The office, which is due to launch on 1 July 2015, is tasked with not only improving the quality of government services, but making sure that they are digital by default and that they can be accessed by everyone in the community.
A key part of this new approach is the development of new ‘alpha’ digital design standards, which have just been announced.
The Digital Service Standard—based on the UK government’s Digital by Default Service Standard—encompasses 16 criteria that all digital services must meet, and which are intended to make services simpler, faster and easier to use.
As discussed in the How to apply the Standard section of the DTO’s site, web accessibility will factor into a number of these service standard criteria:
- Criterion 8—Build the service with common look, feel, tone and function that meets the needs of users—includes requirements for Making content accessible, Writing digital content and Designing inclusive services.
- Criterion 10—Provide ongoing assurance, supported by analytics, that the service is simple and intuitive enough that users succeed first time unaided—includes requirements for Testing web accessibility and Usability testing.
- Criterion 16—Provide ongoing assurance, supported by analytics, that the service is simple and intuitive enough that users succeed first time unaided—includes requirements for Designing inclusive services, Testing web accessibility and Testing services.
Digital Service Standard as NTS successor?
The announcement is an important step forward in progressing web accessibility and access to government information and services online.
While there has been no formal announcement of a successor policy to the National Transition Strategy (NTS)—the policy requiring government websites to be AA compliant with the Web Content Accessibility Guidelines (WCAG) 2.0 by the end of 2014—there are signs that the Digital Service Standard covers very similar ground.
For example, the DTO explicitly states that “digital information as a service, including websites and publications” is covered by the Digital Service Standard:
“All information that is the responsibility of, or is partly owned and/or funded by, a government department or agency is subject to the Digital Service Standard. If the information is completely new then, from June 2015, it must meet the Standard before it can go live. If the information is already published it will need to be updated to follow the Standard.
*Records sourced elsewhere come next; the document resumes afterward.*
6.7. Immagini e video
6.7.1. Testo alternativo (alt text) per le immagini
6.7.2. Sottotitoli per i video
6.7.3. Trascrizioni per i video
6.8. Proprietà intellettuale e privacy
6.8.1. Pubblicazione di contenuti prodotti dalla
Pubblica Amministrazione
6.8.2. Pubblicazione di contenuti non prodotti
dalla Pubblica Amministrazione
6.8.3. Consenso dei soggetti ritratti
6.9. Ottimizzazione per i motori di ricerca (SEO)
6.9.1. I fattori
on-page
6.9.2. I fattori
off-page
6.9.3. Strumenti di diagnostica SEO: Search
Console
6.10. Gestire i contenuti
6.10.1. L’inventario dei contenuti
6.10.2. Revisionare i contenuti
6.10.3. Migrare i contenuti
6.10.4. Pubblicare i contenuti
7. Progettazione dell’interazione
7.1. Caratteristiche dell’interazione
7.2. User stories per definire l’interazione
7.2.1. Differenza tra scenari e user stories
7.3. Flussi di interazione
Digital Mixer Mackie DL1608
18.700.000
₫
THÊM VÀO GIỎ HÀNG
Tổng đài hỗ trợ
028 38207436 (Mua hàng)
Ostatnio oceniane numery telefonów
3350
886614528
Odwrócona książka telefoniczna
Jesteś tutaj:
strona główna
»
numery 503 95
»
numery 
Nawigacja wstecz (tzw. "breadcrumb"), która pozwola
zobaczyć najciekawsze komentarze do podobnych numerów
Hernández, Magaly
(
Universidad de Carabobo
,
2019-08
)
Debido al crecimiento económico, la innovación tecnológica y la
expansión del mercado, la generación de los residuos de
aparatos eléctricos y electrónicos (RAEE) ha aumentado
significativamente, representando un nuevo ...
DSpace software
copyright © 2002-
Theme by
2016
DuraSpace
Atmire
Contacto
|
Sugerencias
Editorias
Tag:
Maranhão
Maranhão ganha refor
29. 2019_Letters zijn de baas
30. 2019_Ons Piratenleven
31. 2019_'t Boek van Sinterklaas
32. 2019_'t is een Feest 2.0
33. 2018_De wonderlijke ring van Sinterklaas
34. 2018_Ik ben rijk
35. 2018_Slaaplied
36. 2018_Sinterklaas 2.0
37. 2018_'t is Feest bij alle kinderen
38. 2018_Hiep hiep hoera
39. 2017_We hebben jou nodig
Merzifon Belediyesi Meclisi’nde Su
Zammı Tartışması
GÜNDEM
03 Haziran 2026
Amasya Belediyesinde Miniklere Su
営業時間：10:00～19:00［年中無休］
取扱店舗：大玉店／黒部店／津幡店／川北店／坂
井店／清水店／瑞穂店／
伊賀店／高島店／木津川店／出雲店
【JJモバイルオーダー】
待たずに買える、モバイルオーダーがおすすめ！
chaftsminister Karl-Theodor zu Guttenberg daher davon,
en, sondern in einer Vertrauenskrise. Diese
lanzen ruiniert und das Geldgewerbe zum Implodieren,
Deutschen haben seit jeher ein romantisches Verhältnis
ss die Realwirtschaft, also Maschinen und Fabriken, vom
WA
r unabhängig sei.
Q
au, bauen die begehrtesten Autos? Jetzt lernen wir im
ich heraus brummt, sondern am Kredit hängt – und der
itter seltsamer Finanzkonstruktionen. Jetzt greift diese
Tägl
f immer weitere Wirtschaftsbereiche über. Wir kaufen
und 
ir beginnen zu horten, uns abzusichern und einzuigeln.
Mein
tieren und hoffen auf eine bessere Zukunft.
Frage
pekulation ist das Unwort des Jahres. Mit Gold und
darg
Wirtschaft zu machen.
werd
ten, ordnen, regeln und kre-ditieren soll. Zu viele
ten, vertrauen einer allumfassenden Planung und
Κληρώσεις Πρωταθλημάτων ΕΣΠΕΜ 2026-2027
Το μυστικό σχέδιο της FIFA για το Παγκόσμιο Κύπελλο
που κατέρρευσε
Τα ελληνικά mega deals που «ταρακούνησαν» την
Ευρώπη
Agencies must provide a plan outlining how they will adopt the Standard for their information service by September 2015.”
The DTO also places emphasis on making online government transactions accessible, stating that all new services and all existing high volume Australian Government services (greater than 50,000 transactions each year, such as tax returns) must adopt the Digital Service Standard.
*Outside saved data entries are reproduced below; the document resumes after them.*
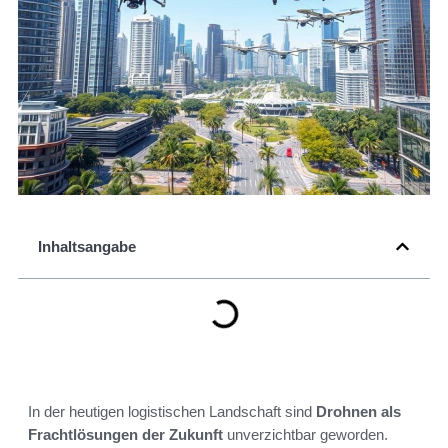
Inhaltsangabe
In der heutigen logistischen Landschaft sind
Drohnen als
Frachtlösungen der Zukunft
unverzichtbar geworden.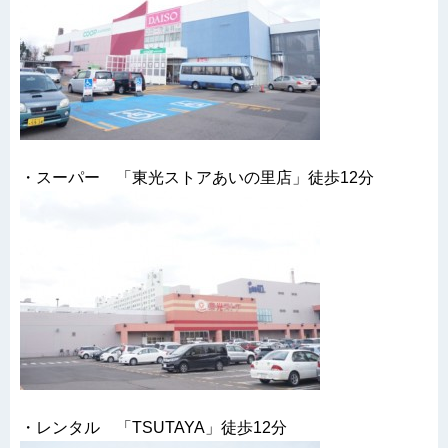
・スーパー 「東光ストアあいの里店」徒歩12分
・レンタル 「TSUTAYA」徒歩12分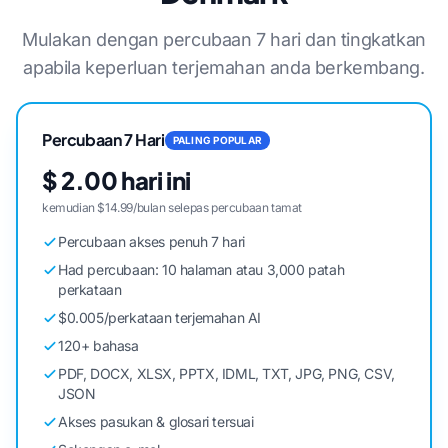
Mulakan dengan percubaan 7 hari dan tingkatkan
apabila keperluan terjemahan anda berkembang.
Percubaan 7 Hari
PALING POPULAR
$ 2.00 hari ini
kemudian $14.99/bulan selepas percubaan tamat
Percubaan akses penuh 7 hari
Had percubaan: 10 halaman atau 3,000 patah
perkataan
$0.005/perkataan terjemahan AI
120+ bahasa
PDF, DOCX, XLSX, PPTX, IDML, TXT, JPG, PNG, CSV,
JSON
Akses pasukan & glosari tersuai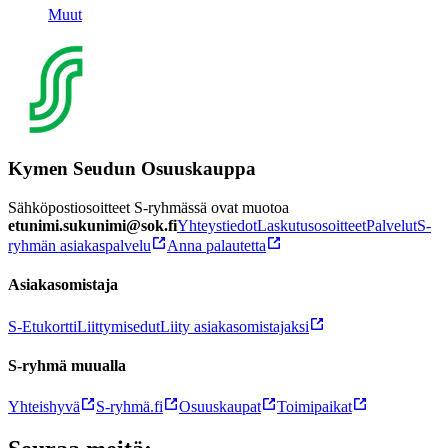
Muut
Kymen Seudun Osuuskauppa
Sähköpostiosoitteet S-ryhmässä ovat muotoa
etunimi.sukunimi@sok.fi
Yhteystiedot
Laskutusosoitteet
Palvelut
S-
ryhmän asiakaspalvelu
Anna palautetta
Asiakasomistaja
S-Etukortti
Liittymisedut
Liity asiakasomistajaksi
S-ryhmä muualla
Yhteishyvä
S-ryhmä.fi
Osuuskaupat
Toimipaikat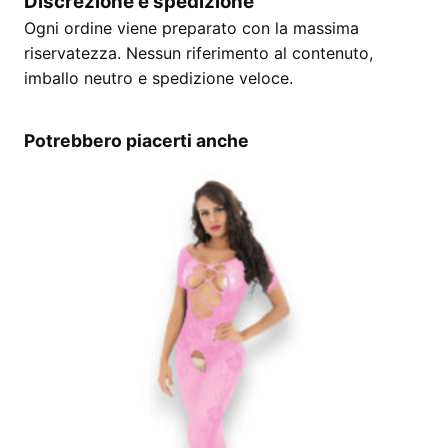
Discrezione e spedizione
Ogni ordine viene preparato con la massima
riservatezza. Nessun riferimento al contenuto,
imballo neutro e spedizione veloce.
Potrebbero piacerti anche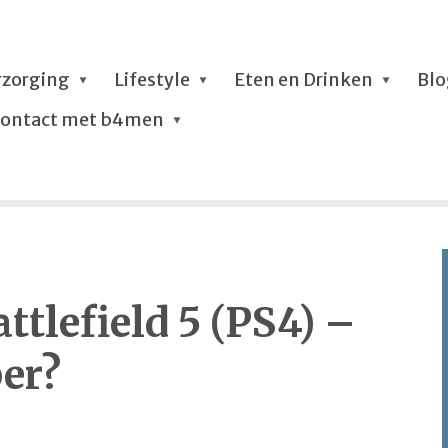
rzorging
Lifestyle
Eten en Drinken
Bl
ontact met b4men
tlefield 5 (PS4) –
er?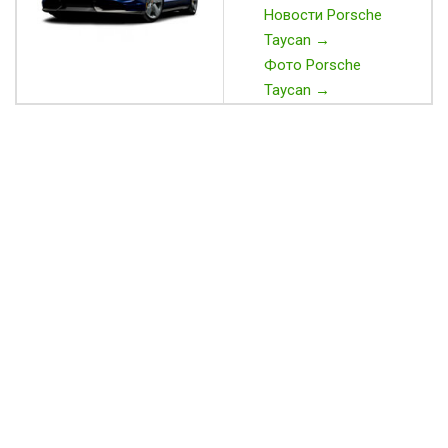
Новости Porsche
Taycan →
Фото Porsche
Taycan →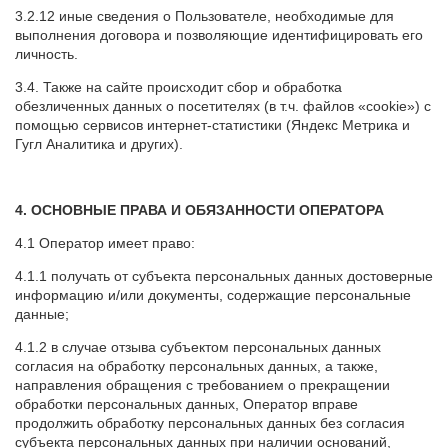
3.2.12 иные сведения о Пользователе, необходимые для
выполнения договора и позволяющие идентифицировать его
личность.
3.4. Также на сайте происходит сбор и обработка
обезличенных данных о посетителях (в т.ч. файлов «cookie») с
помощью сервисов интернет-статистики (Яндекс Метрика и
Гугл Аналитика и других).
4. ОСНОВНЫЕ ПРАВА И ОБЯЗАННОСТИ ОПЕРАТОРА
4.1 Оператор имеет право:
4.1.1 получать от субъекта персональных данных достоверные
информацию и/или документы, содержащие персональные
данные;
4.1.2 в случае отзыва субъектом персональных данных
согласия на обработку персональных данных, а также,
направления обращения с требованием о прекращении
обработки персональных данных, Оператор вправе
продолжить обработку персональных данных без согласия
субъекта персональных данных при наличии оснований,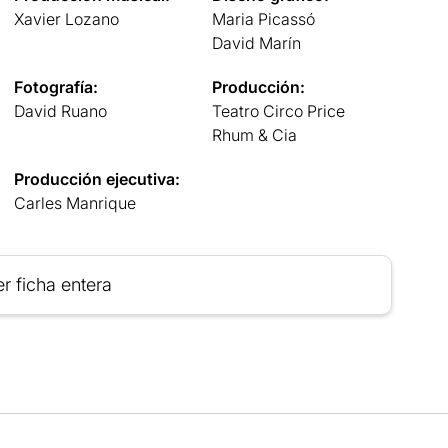
Xavier Lozano
Maria Picassó
David Marín
Fotografía:
Producción:
David Ruano
Teatro Circo Price
Rhum & Cia
Producción ejecutiva:
Carles Manrique
r ficha entera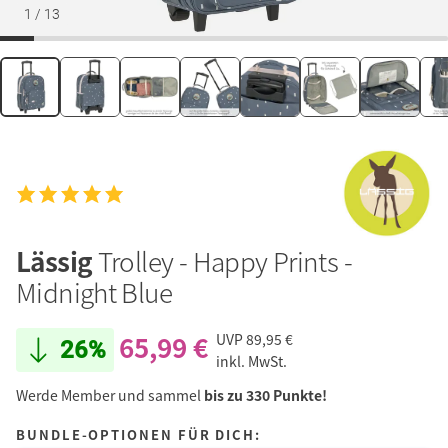
1
/
13
Lässig
Trolley - Happy Prints -
Midnight Blue
65,99 €
UVP
89,95 €
26%
inkl. MwSt.
Werde Member und sammel
bis zu 330 Punkte!
BUNDLE-OPTIONEN FÜR DICH:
According to the DTO, if a service is already operating, then agency responsible will need to provide a transition plan, by September 2015, on how it will adopt the Digital Service Standard.
In a blog post on the digital design standards, the DTO’s Jacqui van Teulingen wrote that the standard would also be supported by a Digital Service Design Guide, developed with agencies’ input, to provide practical guidance to agencies on how to meet the standard.